--- START ---

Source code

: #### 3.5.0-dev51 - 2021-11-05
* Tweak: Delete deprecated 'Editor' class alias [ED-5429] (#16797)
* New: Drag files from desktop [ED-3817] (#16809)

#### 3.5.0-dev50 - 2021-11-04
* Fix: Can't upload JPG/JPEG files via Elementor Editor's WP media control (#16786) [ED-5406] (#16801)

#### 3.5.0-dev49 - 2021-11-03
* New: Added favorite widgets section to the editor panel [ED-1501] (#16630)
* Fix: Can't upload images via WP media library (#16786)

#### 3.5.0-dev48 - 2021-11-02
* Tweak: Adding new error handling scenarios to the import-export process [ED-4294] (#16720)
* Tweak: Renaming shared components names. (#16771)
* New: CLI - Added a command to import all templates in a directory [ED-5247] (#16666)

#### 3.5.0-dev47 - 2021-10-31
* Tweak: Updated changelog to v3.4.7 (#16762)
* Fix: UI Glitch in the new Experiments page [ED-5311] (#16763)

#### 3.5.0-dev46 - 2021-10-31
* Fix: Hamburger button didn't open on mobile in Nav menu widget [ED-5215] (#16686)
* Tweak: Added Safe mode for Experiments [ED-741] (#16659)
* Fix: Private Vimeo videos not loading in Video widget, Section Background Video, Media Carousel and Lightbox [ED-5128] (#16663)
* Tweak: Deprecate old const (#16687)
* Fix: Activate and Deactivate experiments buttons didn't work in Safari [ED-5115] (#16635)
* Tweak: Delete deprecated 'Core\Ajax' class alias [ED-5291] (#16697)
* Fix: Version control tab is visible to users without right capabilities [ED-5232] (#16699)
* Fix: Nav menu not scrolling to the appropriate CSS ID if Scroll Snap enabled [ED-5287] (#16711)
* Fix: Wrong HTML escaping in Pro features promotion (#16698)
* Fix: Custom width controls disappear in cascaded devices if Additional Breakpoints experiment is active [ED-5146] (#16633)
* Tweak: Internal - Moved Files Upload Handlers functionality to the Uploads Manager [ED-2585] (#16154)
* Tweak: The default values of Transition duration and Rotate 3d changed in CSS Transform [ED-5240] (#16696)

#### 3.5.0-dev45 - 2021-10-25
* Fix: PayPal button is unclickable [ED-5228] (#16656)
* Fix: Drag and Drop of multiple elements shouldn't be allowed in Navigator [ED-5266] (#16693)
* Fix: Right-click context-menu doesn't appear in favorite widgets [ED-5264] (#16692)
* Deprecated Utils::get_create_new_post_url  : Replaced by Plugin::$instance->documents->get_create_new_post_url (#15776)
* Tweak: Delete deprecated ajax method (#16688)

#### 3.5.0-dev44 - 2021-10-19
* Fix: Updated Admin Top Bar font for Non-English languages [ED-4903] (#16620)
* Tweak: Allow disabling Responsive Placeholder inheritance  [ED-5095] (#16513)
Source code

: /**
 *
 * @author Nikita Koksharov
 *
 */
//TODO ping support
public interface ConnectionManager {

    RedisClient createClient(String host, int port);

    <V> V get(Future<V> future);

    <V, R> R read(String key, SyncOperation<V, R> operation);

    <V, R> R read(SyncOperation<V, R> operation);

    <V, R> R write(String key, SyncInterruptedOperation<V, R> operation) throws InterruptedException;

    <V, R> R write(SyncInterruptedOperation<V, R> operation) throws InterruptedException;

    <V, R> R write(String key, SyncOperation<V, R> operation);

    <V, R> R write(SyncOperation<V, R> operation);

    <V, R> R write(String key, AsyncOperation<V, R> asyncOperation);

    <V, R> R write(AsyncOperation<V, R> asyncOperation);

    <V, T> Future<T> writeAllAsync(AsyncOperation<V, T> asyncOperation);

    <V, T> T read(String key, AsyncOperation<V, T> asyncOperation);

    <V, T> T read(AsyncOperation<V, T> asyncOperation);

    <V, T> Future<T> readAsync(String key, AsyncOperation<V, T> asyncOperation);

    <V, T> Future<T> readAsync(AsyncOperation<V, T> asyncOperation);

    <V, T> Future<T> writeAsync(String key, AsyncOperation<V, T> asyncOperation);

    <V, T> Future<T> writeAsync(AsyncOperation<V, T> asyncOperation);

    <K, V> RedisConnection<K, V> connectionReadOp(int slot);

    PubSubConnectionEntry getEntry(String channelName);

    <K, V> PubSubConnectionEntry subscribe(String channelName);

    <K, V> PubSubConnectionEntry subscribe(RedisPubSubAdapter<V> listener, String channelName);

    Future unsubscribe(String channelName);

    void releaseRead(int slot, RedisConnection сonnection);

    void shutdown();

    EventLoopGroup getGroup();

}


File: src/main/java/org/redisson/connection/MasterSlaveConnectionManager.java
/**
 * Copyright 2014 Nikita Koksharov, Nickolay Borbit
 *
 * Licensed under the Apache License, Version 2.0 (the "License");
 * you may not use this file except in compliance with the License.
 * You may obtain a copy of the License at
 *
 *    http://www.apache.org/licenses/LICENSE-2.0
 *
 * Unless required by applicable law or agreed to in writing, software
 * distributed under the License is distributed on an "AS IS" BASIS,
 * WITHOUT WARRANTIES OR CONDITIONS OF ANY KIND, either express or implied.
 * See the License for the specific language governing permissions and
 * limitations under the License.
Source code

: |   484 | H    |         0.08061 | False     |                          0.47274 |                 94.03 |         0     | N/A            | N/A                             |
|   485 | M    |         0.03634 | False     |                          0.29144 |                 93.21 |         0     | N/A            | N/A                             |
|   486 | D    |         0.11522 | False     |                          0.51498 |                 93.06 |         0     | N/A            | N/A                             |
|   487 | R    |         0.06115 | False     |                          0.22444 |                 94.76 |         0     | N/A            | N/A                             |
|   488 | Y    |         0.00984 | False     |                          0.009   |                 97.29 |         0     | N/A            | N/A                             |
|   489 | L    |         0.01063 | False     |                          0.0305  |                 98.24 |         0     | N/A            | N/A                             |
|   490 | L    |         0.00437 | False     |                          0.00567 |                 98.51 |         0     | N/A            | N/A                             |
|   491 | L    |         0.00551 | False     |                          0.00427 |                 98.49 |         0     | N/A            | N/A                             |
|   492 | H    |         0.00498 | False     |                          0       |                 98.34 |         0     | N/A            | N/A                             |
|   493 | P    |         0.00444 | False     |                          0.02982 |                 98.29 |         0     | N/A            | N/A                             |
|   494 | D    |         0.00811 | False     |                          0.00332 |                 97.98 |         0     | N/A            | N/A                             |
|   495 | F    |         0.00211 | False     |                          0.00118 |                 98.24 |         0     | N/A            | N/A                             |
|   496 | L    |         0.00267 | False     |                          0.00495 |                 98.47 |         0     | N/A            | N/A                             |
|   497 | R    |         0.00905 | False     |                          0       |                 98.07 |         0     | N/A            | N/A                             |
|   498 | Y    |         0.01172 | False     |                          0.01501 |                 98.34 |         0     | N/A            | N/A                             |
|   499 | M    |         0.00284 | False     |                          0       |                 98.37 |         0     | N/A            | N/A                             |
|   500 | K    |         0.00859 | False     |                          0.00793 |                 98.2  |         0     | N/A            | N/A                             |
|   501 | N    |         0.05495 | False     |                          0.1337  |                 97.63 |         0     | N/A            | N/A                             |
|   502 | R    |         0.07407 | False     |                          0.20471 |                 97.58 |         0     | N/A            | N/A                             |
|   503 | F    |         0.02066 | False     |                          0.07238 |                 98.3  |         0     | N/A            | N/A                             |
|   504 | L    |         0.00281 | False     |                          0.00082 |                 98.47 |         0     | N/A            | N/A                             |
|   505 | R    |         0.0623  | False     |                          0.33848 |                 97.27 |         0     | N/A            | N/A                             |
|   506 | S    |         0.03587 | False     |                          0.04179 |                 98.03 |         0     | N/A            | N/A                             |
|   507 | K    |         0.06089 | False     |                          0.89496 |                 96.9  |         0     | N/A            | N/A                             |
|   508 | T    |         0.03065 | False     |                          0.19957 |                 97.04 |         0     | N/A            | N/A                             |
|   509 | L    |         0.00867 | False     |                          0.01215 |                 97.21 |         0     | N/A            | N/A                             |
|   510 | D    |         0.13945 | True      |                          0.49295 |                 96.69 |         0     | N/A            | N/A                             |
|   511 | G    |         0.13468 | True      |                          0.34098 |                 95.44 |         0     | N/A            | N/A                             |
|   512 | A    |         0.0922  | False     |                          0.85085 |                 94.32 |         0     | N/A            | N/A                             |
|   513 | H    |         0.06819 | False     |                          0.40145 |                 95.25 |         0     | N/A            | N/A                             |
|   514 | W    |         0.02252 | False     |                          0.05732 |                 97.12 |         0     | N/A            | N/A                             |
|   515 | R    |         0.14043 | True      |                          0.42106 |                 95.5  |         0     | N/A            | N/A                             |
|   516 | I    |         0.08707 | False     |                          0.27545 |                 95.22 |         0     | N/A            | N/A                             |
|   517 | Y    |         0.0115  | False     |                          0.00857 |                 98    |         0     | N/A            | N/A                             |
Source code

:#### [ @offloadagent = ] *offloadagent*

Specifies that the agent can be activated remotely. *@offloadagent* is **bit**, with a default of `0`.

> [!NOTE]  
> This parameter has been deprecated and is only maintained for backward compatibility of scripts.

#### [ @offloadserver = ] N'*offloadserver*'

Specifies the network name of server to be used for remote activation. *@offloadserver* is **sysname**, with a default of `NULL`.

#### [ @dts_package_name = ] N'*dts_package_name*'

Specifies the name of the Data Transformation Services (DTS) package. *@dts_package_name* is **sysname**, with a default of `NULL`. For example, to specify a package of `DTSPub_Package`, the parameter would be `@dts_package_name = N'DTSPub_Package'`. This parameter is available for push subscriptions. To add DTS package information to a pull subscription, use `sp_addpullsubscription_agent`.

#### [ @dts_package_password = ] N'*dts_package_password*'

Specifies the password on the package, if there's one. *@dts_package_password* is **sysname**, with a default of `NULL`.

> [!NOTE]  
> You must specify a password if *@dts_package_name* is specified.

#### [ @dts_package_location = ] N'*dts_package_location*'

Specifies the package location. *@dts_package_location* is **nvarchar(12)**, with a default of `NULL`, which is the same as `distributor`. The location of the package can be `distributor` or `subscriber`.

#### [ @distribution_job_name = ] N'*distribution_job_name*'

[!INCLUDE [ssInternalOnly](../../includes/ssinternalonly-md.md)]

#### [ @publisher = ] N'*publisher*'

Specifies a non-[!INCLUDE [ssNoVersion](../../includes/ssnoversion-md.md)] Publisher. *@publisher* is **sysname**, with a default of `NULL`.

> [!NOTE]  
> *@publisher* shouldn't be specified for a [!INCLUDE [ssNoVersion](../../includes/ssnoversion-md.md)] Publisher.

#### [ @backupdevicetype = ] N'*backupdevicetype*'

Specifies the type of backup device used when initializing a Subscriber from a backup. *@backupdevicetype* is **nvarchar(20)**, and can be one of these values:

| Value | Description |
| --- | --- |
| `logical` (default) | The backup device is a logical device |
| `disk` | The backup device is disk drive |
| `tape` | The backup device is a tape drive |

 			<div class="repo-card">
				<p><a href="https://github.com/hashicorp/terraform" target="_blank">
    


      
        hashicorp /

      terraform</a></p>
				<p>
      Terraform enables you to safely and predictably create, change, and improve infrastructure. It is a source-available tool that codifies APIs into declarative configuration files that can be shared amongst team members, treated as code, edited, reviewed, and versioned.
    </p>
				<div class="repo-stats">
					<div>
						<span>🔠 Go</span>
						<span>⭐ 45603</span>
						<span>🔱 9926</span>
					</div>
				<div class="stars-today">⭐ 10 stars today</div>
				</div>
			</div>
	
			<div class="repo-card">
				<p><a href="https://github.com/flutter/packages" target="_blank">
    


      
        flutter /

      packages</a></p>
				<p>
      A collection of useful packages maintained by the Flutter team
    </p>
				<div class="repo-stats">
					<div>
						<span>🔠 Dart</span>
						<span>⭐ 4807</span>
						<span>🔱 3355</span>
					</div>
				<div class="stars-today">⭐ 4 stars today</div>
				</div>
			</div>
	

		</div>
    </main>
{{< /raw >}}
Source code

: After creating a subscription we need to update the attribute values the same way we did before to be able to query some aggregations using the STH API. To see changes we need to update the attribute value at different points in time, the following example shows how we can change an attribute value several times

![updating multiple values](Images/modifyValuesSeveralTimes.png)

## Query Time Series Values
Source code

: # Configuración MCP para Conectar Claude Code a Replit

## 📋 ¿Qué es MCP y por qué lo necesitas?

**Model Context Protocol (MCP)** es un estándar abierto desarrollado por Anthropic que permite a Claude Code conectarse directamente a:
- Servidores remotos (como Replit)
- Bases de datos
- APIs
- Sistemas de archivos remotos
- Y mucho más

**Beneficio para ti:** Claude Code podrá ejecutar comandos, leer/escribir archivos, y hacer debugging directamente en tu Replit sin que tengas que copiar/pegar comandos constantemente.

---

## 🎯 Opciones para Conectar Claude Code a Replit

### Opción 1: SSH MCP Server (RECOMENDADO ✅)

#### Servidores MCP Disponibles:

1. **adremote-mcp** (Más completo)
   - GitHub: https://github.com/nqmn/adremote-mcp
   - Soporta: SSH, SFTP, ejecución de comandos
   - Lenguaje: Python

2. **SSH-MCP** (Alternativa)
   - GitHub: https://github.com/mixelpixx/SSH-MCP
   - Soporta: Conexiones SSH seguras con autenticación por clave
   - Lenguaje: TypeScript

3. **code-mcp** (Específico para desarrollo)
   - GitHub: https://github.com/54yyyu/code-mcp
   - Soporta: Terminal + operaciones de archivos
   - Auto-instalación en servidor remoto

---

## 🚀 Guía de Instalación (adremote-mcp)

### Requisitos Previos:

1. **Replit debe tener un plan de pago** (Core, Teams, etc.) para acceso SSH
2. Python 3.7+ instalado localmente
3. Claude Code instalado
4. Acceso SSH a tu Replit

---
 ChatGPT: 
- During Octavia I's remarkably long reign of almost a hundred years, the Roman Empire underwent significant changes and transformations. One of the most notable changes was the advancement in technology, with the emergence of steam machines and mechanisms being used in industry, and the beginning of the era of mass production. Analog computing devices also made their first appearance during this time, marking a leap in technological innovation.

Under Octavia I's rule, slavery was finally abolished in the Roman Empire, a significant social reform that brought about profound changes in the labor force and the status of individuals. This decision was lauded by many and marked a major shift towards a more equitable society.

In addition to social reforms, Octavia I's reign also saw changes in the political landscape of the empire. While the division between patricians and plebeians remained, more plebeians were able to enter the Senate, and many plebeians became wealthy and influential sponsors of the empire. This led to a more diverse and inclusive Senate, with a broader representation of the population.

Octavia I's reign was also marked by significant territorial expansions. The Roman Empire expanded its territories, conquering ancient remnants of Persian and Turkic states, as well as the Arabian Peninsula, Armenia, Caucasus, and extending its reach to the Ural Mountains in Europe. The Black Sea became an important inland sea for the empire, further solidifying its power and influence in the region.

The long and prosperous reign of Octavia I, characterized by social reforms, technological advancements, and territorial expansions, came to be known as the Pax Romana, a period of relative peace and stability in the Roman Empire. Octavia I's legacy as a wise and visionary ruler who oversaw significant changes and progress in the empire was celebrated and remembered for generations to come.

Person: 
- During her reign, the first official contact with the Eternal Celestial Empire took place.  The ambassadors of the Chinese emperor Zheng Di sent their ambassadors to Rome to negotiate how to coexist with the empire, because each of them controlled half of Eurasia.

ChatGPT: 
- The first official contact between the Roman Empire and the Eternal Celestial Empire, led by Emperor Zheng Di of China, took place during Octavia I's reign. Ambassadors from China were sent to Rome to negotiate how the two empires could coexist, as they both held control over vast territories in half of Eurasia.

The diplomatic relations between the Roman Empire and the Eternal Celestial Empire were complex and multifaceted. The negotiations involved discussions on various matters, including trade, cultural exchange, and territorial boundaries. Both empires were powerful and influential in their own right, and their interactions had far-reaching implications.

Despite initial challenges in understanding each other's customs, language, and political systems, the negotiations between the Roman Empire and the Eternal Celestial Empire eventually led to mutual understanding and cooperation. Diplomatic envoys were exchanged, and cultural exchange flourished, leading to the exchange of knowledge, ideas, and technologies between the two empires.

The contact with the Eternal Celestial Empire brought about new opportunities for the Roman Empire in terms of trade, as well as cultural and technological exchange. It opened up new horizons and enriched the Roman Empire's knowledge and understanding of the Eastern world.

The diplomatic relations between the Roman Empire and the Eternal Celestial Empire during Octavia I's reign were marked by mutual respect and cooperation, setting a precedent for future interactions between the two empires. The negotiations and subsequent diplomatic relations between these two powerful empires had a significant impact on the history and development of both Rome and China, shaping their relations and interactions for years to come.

--- END ---

### TASK OBJECTIVE
Recast everything from the line containing "RedisClient createClient(String host, int" down to the line containing "<K, V> PubSubConnectionEntry subscribe(String" as a numbered list, one line per entry, with blank lines left out.

### PROBLEM SOLUTION
1.     RedisClient createClient(String host, int port);
2.     <V> V get(Future<V> future);
3.     <V, R> R read(String key, SyncOperation<V, R> operation);
4.     <V, R> R read(SyncOperation<V, R> operation);
5.     <V, R> R write(String key, SyncInterruptedOperation<V, R> operation) throws InterruptedException;
6.     <V, R> R write(SyncInterruptedOperation<V, R> operation) throws InterruptedException;
7.     <V, R> R write(String key, SyncOperation<V, R> operation);
8.     <V, R> R write(SyncOperation<V, R> operation);
9.     <V, R> R write(String key, AsyncOperation<V, R> asyncOperation);
10.     <V, R> R write(AsyncOperation<V, R> asyncOperation);
11.     <V, T> Future<T> writeAllAsync(AsyncOperation<V, T> asyncOperation);
12.     <V, T> T read(String key, AsyncOperation<V, T> asyncOperation);
13.     <V, T> T read(AsyncOperation<V, T> asyncOperation);
14.     <V, T> Future<T> readAsync(String key, AsyncOperation<V, T> asyncOperation);
15.     <V, T> Future<T> readAsync(AsyncOperation<V, T> asyncOperation);
16.     <V, T> Future<T> writeAsync(String key, AsyncOperation<V, T> asyncOperation);
17.     <V, T> Future<T> writeAsync(AsyncOperation<V, T> asyncOperation);
18.     <K, V> RedisConnection<K, V> connectionReadOp(int slot);
19.     PubSubConnectionEntry getEntry(String channelName);
20.     <K, V> PubSubConnectionEntry subscribe(String channelName);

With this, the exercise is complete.